PCP diz que presidência portuguesa da UE não vai trazer soluções para “graves problemas” europeus

Os comunistas defendem que os problemas que vários países europeus, como Portugal, enfrentam só podem ser resolvidos pela rejeição de imposições “contrárias ao interesse nacional”, para que se possa construir “uma Europa de cooperação entre Estados soberanos e iguais em direitos”.

O Partido Comunista Português (PCP) considera que o programa de Portugal para a presidência do Conselho da União Europeia (UE) não traz soluções para “os graves problemas com que os povos estão confrontados”. Os comunistas defendem que os problemas que vários países europeus, como Portugal, enfrentam só podem ser resolvidos pela rejeição de imposições “contrárias ao interesse nacional”.

“O programa da Presidência Portuguesa do Conselho da União Europeia não aponta as soluções para os graves problemas com que os povos estão confrontados”, indica a eurodeputada do PCP Sandra Pereira, em reação ao programa e prioridades da presidência europeia adiantadas esta sexta-feira, durante a visita de uma delegação da Comissão Europeia, encabeçada pela presidente Ursula Von der Leyen.

Para o PCP, a presidência portuguesa do Conselho da União Europeia, durante o primeiro semestre de 2021, “deveria constituir uma oportunidade para Portugal colocar na agenda da União Europeia a necessidade do questionamento do rumo e das políticas que esta impõe aos povos e que estão na origem das desigualdades sociais e das assimetrias de desenvolvimento que a percorrem”.

No entanto, a eurodeputada comunista sublinha que o programa da Presidência portuguesa prossegue, no essencial, “os objetivos de aprofundamento do processo de integração capitalista europeu e dos seus pilares e instrumentos de domínio ao serviço das potências europeias e do capital transnacional”.

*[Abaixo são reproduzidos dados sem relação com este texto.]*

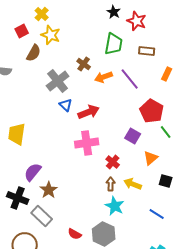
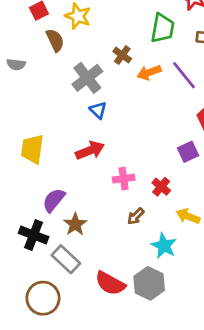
brown semicircle: (34, 53) -> (55, 40), turned -54
red arrow: (89, 112) -> (90, 150), moved
purple square: (133, 136) -> (188, 152), turned 35
pink cross: (87, 143) -> (124, 179), moved, size x0.7
brown arrow: (111, 184) -> (136, 216), moved, turned -136
red semicircle: (75, 234) -> (110, 283), size x1.6

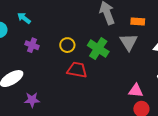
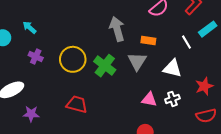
yellow circle: (67, 45) -> (73, 59), size x1.6
red trapezoid: (77, 70) -> (77, 104), moved
pink triangle: (136, 91) -> (149, 99), moved

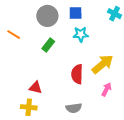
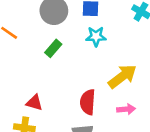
red semicircle: (77, 74) -> (88, 102), moved
pink arrow: (106, 89) -> (126, 109), turned 56

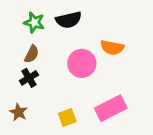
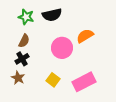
orange semicircle: (112, 48) -> (85, 36), turned 138
brown star: (18, 112) -> (18, 78), moved
yellow square: (67, 117) -> (53, 80), moved, turned -32

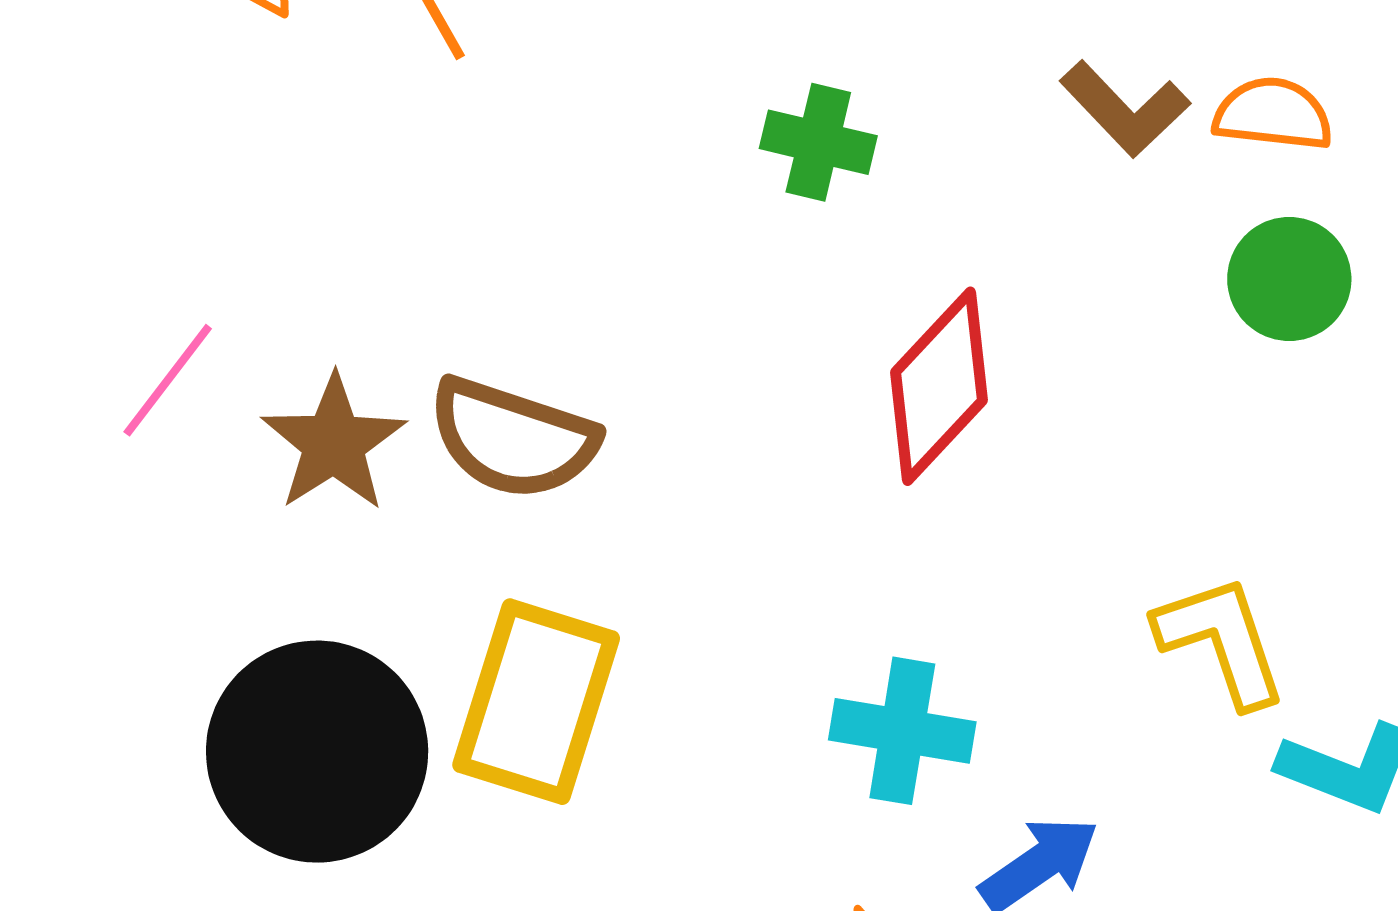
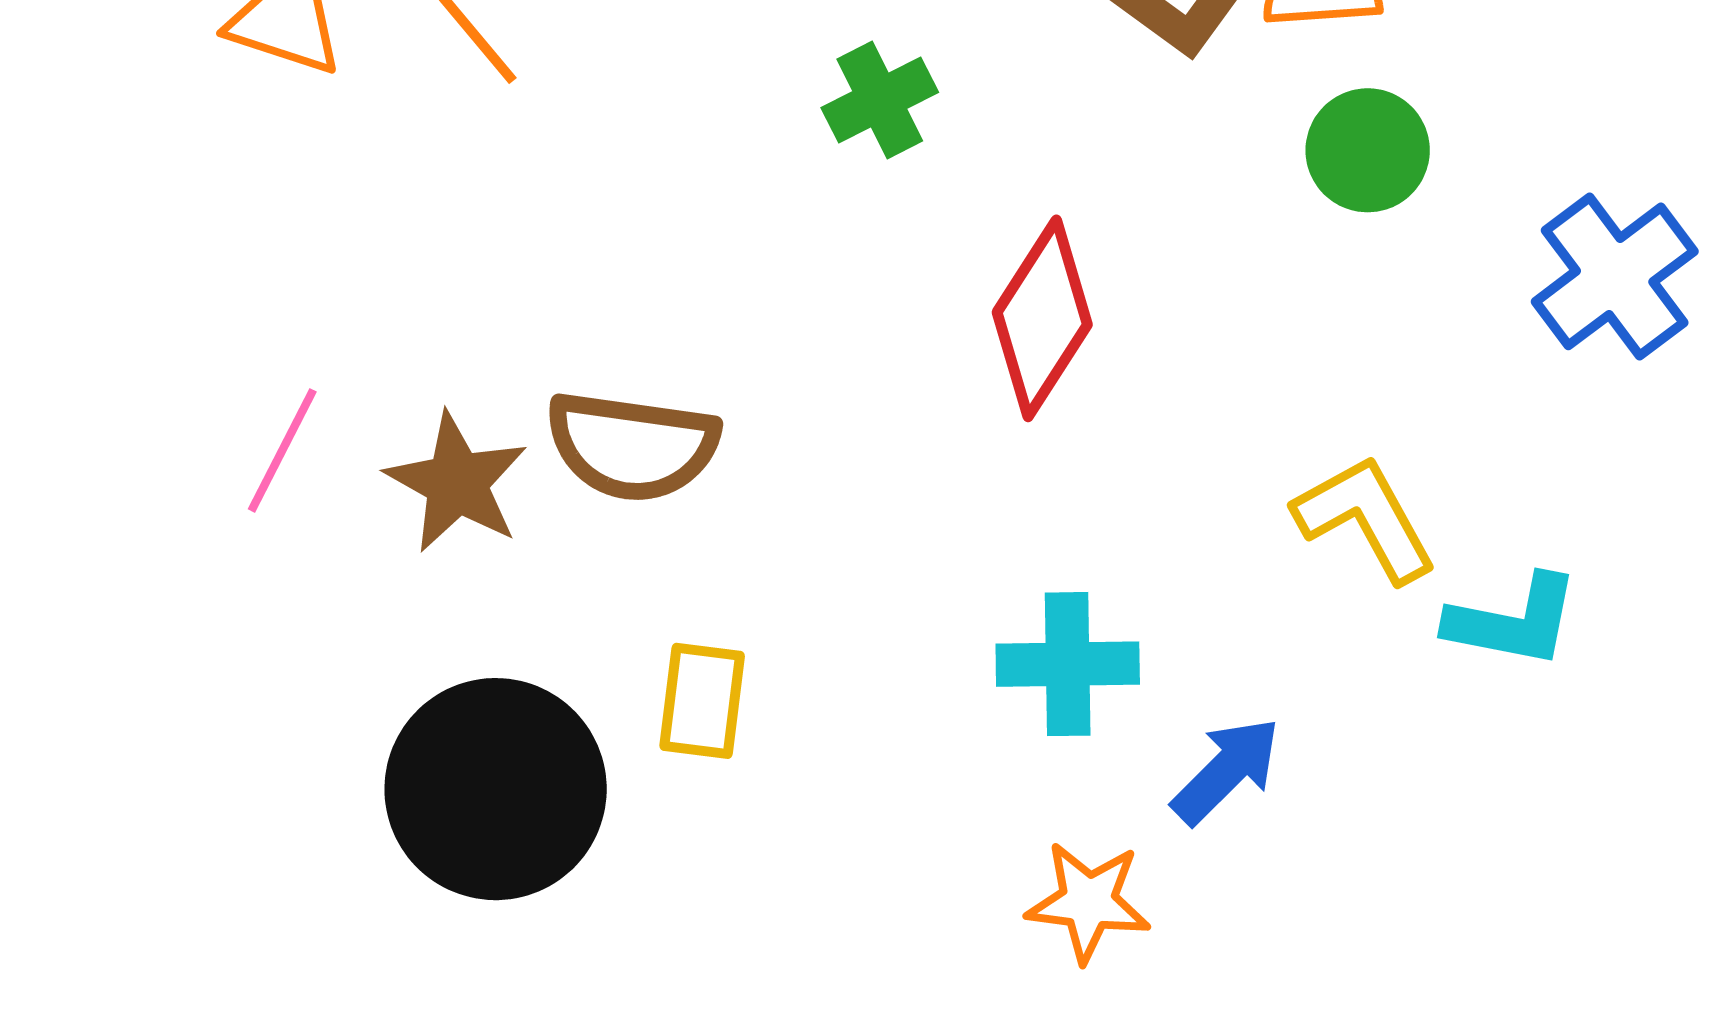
green cross: (818, 142) -> (880, 100), turned -30
yellow rectangle: (536, 702) -> (702, 701), size x0.6

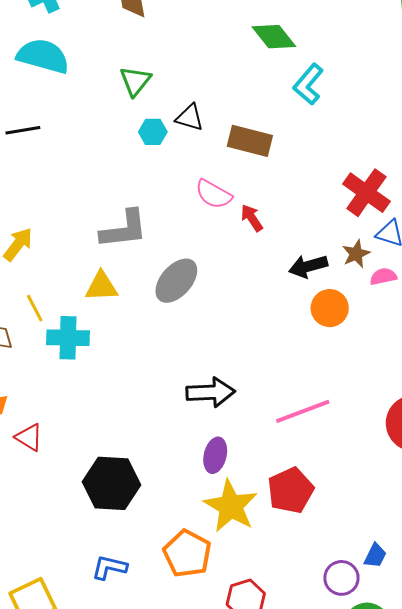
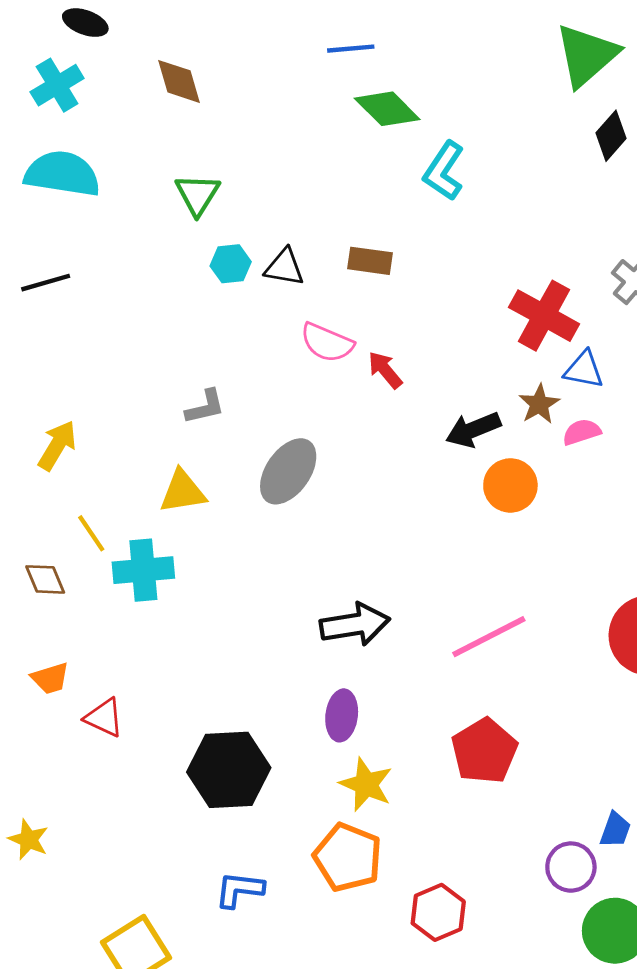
black triangle: (190, 118) -> (284, 267), moved
brown rectangle: (250, 141) -> (370, 261), size x0.7
gray L-shape: (124, 229) -> (205, 407), size x0.6
purple ellipse: (215, 455) -> (342, 715), moved
yellow star: (231, 506) -> (366, 784), moved, size x0.7

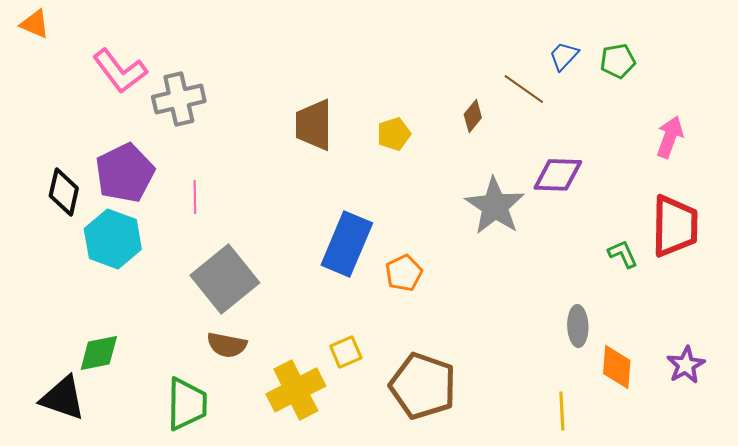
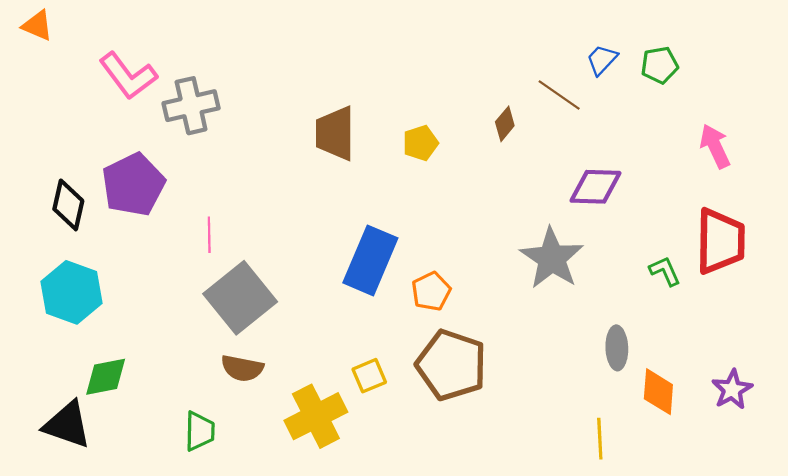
pink arrow: (670, 137) -> (715, 146), turned -45
pink line: (195, 197) -> (209, 235), moved
gray star: (495, 206) -> (552, 258), moved
cyan hexagon: (113, 239) -> (72, 292), moved
brown pentagon: (423, 386) -> (451, 365), moved
green trapezoid: (187, 404) -> (200, 431), size x0.7

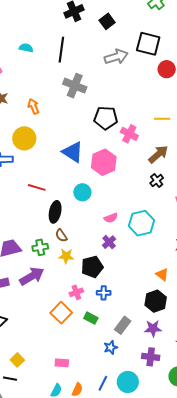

Sandra Pereira sustenta que os problemas que vários países na UE enfrentam e que foram ampliados pela pandemia só podem ser resolvidos pelo “respeito e afirmação do direito de cada país ao desenvolvimento e ao progresso social, de acordo com as suas especificidades”, e pela rejeição das “imposições e constrangimentos estranhos e contrários ao interesse nacional”, para que se possa construir “uma Europa de cooperação entre Estados soberanos e iguais em direitos, de progresso social e de paz”.

Para tal, o PCP defende que é preciso a implementação de “medidas opostas àquelas que, ao longo de décadas, criaram regressão social, concentração da riqueza, desinvestimento público, fragilização e privatização dos serviços públicos, enfraquecimento de tecidos produtivos, dependência, endividamento, empobrecimento da democracia, desrespeito pela soberania”.

“A gravidade da situação exige um outro rumo que assegure as condições para o desenvolvimento soberano de países como Portugal, para superar défices estruturais, para repor capacidade produtiva, para elevar as condições de vida dos trabalhadores e dos povos, valorizando os seus salários, respeitando, protegendo e elevando os seus direitos”, referiu. “Este deveria ser, portanto, o momento para o Governo português afirmar a necessidade de um processo de real cooperação e solidariedade entre iguais”.